Call It a Gut Feeling
By: Cassidy Myhre
Autoimmune diseases are characterized by irregular autoantibody production, causing abnormal generation of autoantibody-producing B cells and autoreactive T cells, due to both genetic predisposition and environmental factors. It has been hypothesized that the increasing incidence of autoimmune diseases, including type 1 diabetes (T1D), is due to imbalances in the gut microbiota among other multifactorial reasons.
The association between gut microbiota imbalance and autoimmune diseases may be due to several mechanisms possibly impacting the human immune system and function, such as:
- The modulation of the host immune response and activation of antigen-presenting cells (APCs), including dendritic cells (DCs), which may evoke antigen presentation and cytokine production, subsequently affecting T cell differentiation and function.
- The disruption of the homeostasis between T helper 17 (Th17) cells and T regulatory cells (Tregs).
- The similarities between foreign antigens and self-antigens that activate pathogen-derived autoreactive T and B cells, thus promoting autoimmunity.

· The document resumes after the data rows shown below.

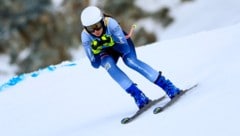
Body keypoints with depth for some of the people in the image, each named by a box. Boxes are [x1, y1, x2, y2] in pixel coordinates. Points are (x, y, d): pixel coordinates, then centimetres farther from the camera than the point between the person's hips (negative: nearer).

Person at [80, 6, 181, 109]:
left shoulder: (111, 24, -35)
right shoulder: (85, 37, -30)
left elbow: (126, 48, -35)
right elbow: (95, 65, -28)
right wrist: (95, 50, -46)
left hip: (120, 43, -2)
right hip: (105, 52, 2)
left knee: (130, 61, -31)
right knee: (108, 64, -31)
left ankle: (166, 85, -27)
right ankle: (137, 94, -27)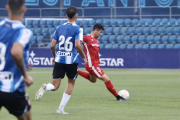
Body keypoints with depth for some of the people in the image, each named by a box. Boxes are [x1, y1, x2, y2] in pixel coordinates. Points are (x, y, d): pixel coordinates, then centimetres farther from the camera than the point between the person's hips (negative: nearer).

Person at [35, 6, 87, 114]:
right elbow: (77, 45, -19)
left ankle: (45, 87, -32)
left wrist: (54, 56, 23)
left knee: (55, 86, 4)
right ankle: (61, 109, 11)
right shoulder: (78, 29, -6)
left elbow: (52, 45, 6)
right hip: (72, 60, -3)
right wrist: (84, 57, -4)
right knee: (71, 83, 17)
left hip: (59, 60, 3)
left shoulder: (59, 28, 7)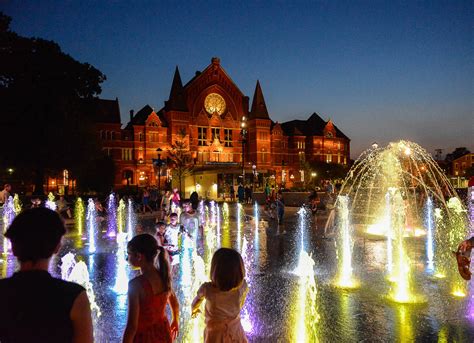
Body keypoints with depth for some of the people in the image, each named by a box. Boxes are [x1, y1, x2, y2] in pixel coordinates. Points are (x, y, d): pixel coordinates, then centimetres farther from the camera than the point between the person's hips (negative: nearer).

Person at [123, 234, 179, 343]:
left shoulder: (136, 284, -25)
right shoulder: (164, 276, -5)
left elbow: (132, 325, -24)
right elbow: (175, 304, 13)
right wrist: (175, 322, 30)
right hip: (163, 334, 6)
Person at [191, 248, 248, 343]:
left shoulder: (207, 289, -29)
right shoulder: (242, 286, -24)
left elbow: (195, 304, -5)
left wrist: (194, 310, 18)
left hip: (215, 333, -1)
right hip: (235, 331, 2)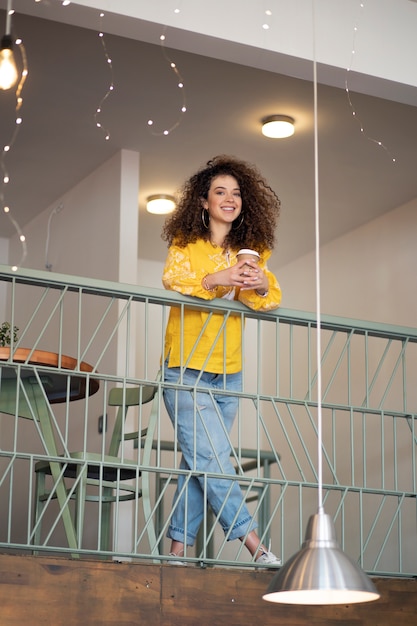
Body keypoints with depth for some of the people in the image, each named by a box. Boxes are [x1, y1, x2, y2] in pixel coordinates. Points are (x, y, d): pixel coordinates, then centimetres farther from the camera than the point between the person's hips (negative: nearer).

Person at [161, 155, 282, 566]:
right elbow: (172, 281, -16)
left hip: (229, 374, 4)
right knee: (212, 458, -13)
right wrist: (214, 280, -30)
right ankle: (254, 546, -14)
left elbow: (271, 300, 2)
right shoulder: (185, 243, 1)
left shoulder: (252, 250, 12)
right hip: (186, 370, -4)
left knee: (199, 463, 3)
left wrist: (262, 287, -19)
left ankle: (178, 548, 10)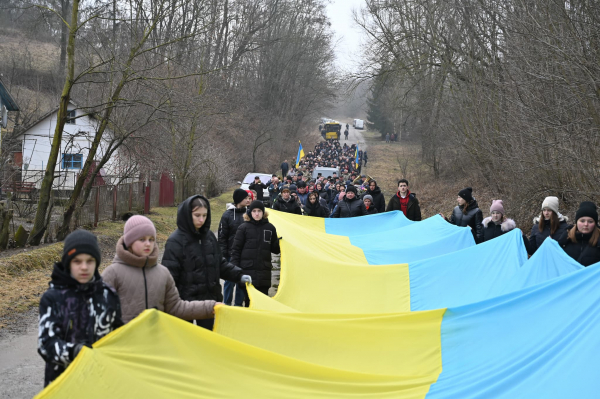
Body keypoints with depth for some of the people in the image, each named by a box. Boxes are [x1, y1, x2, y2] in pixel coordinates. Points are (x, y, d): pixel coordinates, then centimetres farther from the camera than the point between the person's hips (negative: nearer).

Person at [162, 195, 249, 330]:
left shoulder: (209, 236, 5)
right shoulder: (176, 241, -13)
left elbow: (220, 263, 15)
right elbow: (169, 275, -14)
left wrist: (238, 276, 5)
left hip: (209, 298, 5)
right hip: (185, 300, -5)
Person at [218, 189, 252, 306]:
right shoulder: (228, 214, -4)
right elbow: (222, 236, -2)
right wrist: (223, 253, -6)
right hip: (231, 254, -3)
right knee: (230, 280, 3)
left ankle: (238, 304, 21)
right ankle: (226, 304, 15)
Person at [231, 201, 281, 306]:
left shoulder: (270, 228, 8)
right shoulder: (243, 228, 2)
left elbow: (275, 249, 13)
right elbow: (236, 249, 3)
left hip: (264, 271, 2)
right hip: (248, 270, -2)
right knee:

In the past decade, growing evidence has suggested that gut dysbiosis may be a major contributor to T1D development. Based on a systematic review using 16S rRNA gene sequencing on the intestinal microflora profile in patients with T1D compared to healthy subjects, research showed that:
- The altered intestinal microbiota impacts T1D pathogenesis by increasing gut permeability, facilitating intestinal inflammation and disturbing immunological maturation.
- T1D patients show reduced microbiota richness and diversity when compared with that of healthy controls.
- There is a notable reduction in the ratio of Firmicutes/Bacteroidetes (F/B) in T1D patients compared with healthy controls.
- Levels of inflammatory interleukin-6 (IL-6) were significantly higher in the plasma of T1D patients than in that of controls.
Gut dysbiosis has also been presumed to lead to alterations in circulating Mucosal-associated invariant T (MAIT) cells, which have previously been reported in patients with T1D. Analysis of MAIT cell alterations in individuals at different stages of T1D progression found:
- The frequency of MAIT cells was decreased in AAb+ at-risk children who later progressed to T1D and in adult patients with a short duration of T1D.
- Decreased expression of CD27 and production of IFN-γ have also been reported by others in patients with T1D.
- The decrease in the expression of the homing receptors CCR5 and β7 integrin could be due to increased trafficking to inflamed tissues in children with T1D, causing a proportional decrease in MAIT cells expressing these markers in the circulation.
The discovery of the causative relationship between the gut microbiota and T1D, as well as the linking of gut microbiota dysbiosis with autoimmune mechanisms, will provide significant clinical assistance in identifying future effective approaches in the prevention of autoimmune diseases.